I tried to use other non-Pytorch-related profilers, that shows that this part is the one to consume the most part of the time.
def gen_encoder_output_proposals(self, memory, memory_padding_mask, spatial_shapes):
N_, S_, C_ = memory.shape
base_scale = 4.0
proposals = []
_cur = 0
for lvl, (H_, W_) in enumerate(spatial_shapes):
mask_flatten_ = memory_padding_mask[:, _cur:(_cur + H_ * W_)].view(N_, H_, W_, 1)
valid_H = torch.sum(~mask_flatten_[:, :, 0, 0], 1)
valid_W = torch.sum(~mask_flatten_[:, 0, :, 0], 1)
grid_y, grid_x = torch.meshgrid(torch.linspace(0, H_ - 1, H_, dtype=torch.float32, device=memory.device),
torch.linspace(0, W_ - 1, W_, dtype=torch.float32, device=memory.device))
grid = torch.cat([grid_x.unsqueeze(-1), grid_y.unsqueeze(-1)], -1)
scale = torch.cat([valid_W.unsqueeze(-1), valid_H.unsqueeze(-1)], 1).view(N_, 1, 1, 2)
grid = (grid.unsqueeze(0).expand(N_, -1, -1, -1) + 0.5) / scale
wh = torch.ones_like(grid) * 0.05 * (2.0 ** lvl)
proposal = torch.cat((grid, wh), -1).view(N_, -1, 4)
proposals.append(proposal)
_cur += (H_ * W_)
output_proposals = torch.cat(proposals, 1)
output_proposals_valid = ((output_proposals > 0.01) & (output_proposals < 0.99)).all(-1, keepdim=True)
output_proposals = torch.log(output_proposals / (1 - output_proposals))
output_proposals = output_proposals.masked_fill(memory_padding_mask.unsqueeze(-1), float('inf'))
output_proposals = output_proposals.masked_fill(~output_proposals_valid, float('inf'))
output_memory = memory
output_memory = output_memory.masked_fill(memory_padding_mask.unsqueeze(-1), float(0))
output_memory = output_memory.masked_fill(~output_proposals_valid, float(0))
output_memory = self.enc_output_norm(self.enc_output(output_memory))
return output_memory,
So, I tried to play around this part, creating some random tensors like this:
memory = torch.randn([1, shape, 256], device = 'cuda')
memory_padding_mask = torch.randn([1, shape], device = 'cuda') > 0.5
spatial_shapes = torch.randint(16, 224, [4, 2], device = 'cuda')
spatial_shapes = torch.tensor([[125, 125],
[ 63, 63],
[ 32, 32],
[ 16, 16]], device='cuda')
tensors.append((memory, memory_padding_mask, spatial_shapes))
with profile(activities=[ProfilerActivity.CPU, ProfilerActivity.CUDA], with_stack=True,) as prof:
with record_function("model_inference"):
for memory, memory_padding_mask, spatial_shapes in tensors:
r = gen_encoder_output_proposals(memory, memory_padding_mask, spatial_shapes)

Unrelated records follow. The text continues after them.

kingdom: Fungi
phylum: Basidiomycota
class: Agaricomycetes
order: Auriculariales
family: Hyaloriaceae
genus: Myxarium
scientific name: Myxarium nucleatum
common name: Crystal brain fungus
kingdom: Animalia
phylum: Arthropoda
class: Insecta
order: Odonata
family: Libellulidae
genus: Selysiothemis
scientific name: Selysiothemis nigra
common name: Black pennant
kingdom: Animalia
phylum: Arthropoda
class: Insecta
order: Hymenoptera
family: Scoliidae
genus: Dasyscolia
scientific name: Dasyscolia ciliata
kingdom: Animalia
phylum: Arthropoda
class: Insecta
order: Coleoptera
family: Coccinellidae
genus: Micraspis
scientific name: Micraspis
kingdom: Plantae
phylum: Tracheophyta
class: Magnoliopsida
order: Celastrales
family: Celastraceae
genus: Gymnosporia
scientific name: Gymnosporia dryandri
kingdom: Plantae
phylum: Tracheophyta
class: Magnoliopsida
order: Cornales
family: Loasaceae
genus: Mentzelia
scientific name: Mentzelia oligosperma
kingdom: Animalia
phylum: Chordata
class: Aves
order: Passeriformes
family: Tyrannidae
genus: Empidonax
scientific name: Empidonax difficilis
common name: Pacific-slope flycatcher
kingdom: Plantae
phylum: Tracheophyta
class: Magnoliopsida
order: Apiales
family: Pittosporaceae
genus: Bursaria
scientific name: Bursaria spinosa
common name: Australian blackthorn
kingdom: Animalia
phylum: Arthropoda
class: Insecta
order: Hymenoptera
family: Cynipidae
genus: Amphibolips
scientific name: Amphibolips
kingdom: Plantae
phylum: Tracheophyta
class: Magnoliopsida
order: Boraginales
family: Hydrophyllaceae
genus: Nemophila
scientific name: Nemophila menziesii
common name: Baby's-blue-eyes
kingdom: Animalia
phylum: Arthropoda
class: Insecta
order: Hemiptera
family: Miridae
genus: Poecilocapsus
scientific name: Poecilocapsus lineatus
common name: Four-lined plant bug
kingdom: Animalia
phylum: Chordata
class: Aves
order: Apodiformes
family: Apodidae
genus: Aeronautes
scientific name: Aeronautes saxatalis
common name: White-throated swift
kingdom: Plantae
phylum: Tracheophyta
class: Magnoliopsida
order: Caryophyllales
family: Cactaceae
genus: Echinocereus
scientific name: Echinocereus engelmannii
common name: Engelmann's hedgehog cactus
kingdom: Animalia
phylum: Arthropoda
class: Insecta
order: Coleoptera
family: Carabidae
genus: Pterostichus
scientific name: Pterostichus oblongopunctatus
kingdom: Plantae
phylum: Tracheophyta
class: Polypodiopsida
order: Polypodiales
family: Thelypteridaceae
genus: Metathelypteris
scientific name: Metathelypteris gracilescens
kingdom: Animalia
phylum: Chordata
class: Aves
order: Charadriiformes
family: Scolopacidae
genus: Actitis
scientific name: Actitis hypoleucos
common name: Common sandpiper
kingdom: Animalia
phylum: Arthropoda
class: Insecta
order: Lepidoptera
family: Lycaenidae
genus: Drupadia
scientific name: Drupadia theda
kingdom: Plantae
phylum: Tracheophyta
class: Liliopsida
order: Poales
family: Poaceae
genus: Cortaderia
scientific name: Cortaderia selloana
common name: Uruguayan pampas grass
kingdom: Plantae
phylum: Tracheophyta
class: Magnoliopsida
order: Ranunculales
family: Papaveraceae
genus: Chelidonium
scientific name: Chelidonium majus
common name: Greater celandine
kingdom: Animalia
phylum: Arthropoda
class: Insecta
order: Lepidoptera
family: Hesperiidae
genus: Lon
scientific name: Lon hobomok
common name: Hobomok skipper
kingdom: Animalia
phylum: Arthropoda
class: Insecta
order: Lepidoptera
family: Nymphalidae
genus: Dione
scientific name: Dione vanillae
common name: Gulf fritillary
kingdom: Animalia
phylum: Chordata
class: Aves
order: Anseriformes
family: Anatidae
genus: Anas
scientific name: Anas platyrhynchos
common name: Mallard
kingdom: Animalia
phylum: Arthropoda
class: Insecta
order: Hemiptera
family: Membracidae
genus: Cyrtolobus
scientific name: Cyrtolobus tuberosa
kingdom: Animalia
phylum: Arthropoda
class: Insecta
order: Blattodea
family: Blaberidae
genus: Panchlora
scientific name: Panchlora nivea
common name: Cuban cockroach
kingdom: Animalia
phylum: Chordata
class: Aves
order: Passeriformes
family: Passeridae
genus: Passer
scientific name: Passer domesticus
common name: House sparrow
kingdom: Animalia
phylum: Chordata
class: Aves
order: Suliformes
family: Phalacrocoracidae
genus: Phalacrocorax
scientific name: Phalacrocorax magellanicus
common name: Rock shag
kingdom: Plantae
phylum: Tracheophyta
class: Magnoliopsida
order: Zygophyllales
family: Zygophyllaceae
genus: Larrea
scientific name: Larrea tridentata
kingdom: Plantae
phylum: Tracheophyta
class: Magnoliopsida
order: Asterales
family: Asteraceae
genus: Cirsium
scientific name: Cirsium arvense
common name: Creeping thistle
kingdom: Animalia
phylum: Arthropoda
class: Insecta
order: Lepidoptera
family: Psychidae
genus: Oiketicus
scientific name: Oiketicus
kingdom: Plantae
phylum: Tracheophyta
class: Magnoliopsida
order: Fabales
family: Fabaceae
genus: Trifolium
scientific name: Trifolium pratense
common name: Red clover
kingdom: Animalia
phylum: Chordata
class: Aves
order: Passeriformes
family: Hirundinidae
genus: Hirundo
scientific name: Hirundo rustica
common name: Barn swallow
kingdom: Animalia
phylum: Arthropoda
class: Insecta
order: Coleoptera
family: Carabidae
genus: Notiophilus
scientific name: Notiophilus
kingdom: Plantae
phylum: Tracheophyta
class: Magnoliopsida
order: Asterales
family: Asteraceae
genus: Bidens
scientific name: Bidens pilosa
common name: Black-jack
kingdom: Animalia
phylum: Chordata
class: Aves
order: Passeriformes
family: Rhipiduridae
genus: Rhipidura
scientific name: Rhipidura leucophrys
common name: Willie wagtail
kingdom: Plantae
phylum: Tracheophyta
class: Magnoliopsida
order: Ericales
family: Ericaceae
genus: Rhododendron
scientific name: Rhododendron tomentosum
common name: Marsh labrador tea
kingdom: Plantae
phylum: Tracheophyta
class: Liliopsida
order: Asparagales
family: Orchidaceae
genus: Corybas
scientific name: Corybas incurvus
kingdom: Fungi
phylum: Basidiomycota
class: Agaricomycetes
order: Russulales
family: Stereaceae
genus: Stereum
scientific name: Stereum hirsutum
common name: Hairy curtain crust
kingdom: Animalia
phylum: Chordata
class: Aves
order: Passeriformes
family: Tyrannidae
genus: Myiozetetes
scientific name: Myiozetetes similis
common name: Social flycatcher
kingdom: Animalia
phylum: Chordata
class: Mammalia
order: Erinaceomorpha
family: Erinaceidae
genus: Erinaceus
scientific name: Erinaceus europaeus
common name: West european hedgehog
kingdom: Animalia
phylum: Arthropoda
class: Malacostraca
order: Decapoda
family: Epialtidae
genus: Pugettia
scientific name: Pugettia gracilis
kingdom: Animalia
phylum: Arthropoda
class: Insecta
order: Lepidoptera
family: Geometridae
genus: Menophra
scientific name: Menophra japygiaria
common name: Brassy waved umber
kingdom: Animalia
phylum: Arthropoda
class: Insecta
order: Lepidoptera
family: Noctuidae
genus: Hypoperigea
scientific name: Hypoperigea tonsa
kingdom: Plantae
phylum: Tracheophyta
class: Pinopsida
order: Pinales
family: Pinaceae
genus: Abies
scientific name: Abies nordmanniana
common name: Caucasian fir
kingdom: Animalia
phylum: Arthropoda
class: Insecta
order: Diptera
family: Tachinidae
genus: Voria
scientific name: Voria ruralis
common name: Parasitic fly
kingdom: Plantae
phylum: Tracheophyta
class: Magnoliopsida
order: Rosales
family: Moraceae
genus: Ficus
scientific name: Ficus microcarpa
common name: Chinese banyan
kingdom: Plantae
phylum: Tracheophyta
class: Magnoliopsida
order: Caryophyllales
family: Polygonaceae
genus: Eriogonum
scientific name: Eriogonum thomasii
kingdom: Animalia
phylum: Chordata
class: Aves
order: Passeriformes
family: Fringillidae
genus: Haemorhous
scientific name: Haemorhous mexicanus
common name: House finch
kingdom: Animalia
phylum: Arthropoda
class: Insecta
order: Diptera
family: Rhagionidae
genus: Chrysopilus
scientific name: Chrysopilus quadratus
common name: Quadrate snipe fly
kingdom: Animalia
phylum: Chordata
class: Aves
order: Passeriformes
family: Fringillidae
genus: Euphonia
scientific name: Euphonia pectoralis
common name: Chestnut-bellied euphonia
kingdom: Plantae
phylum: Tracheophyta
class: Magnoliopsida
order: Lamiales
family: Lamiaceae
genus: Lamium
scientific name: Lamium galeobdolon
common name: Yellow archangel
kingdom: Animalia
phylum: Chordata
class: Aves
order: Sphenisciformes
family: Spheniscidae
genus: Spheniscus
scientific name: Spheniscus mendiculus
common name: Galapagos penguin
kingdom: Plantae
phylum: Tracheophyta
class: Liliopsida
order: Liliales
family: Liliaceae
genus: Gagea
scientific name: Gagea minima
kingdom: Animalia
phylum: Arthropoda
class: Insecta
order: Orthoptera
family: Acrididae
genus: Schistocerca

And I got the same result. Warming up the model doesn’t help me to improve the performance.
However, if I firstly run it on e.g. tensors[:1] and then I execute the whole loop, I got way better results.
So whether there is a weak part that should be replaced or is it a problem of incorrect profiling?